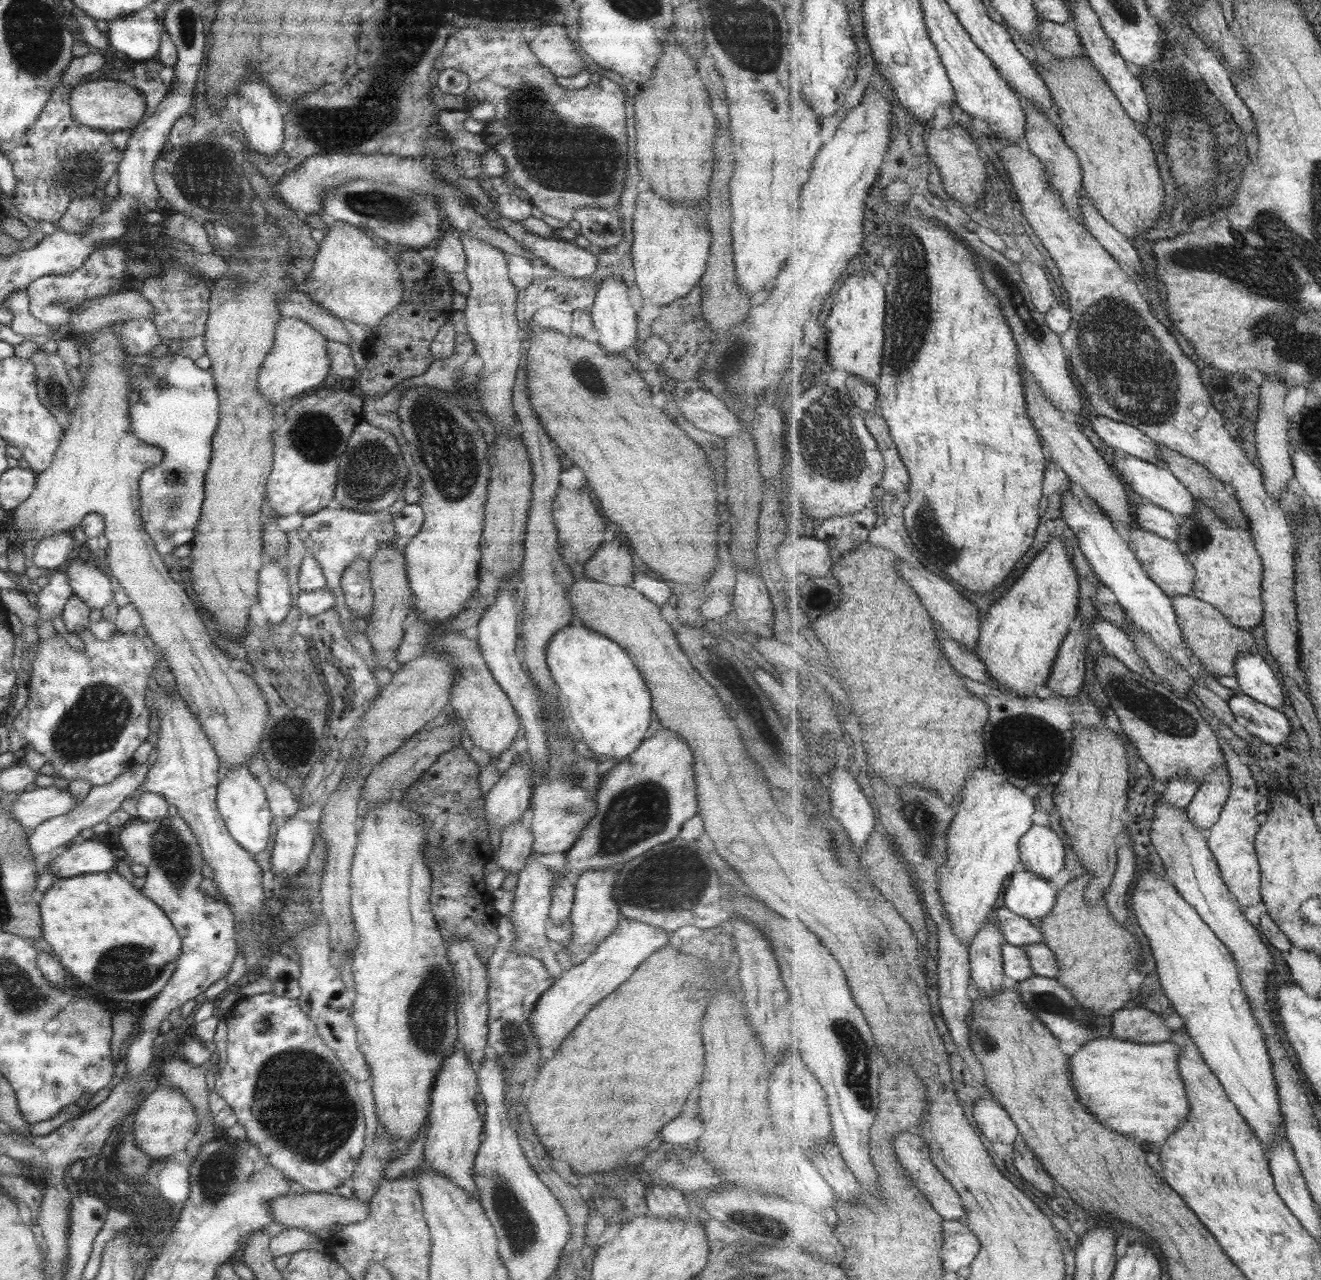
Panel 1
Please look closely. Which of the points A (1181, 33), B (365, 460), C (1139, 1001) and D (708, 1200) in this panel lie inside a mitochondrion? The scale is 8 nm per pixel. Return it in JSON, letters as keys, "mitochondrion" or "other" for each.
{"A":"other","B":"mitochondrion","C":"other","D":"other"}

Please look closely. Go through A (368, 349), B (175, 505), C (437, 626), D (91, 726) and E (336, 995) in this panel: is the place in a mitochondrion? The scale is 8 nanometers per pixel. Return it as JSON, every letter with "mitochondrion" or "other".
{"A":"other","B":"mitochondrion","C":"other","D":"mitochondrion","E":"other"}

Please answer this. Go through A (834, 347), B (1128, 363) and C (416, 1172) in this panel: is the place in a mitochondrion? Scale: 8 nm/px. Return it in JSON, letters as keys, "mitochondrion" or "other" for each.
{"A":"other","B":"mitochondrion","C":"other"}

========================================

▶ _Your goal_: Starting from the line that contains "Please look closely. Which", reproduce each line of the data exactly through the last one.

▶ _Response to the exercise_:
Please look closely. Which of the points A (1181, 33), B (365, 460), C (1139, 1001) and D (708, 1200) in this panel lie inside a mitochondrion? The scale is 8 nm per pixel. Return it in JSON, letters as keys, "mitochondrion" or "other" for each.
{"A":"other","B":"mitochondrion","C":"other","D":"other"}

Please look closely. Go through A (368, 349), B (175, 505), C (437, 626), D (91, 726) and E (336, 995) in this panel: is the place in a mitochondrion? The scale is 8 nanometers per pixel. Return it as JSON, every letter with "mitochondrion" or "other".
{"A":"other","B":"mitochondrion","C":"other","D":"mitochondrion","E":"other"}

Please answer this. Go through A (834, 347), B (1128, 363) and C (416, 1172) in this panel: is the place in a mitochondrion? Scale: 8 nm/px. Return it in JSON, letters as keys, "mitochondrion" or "other" for each.
{"A":"other","B":"mitochondrion","C":"other"}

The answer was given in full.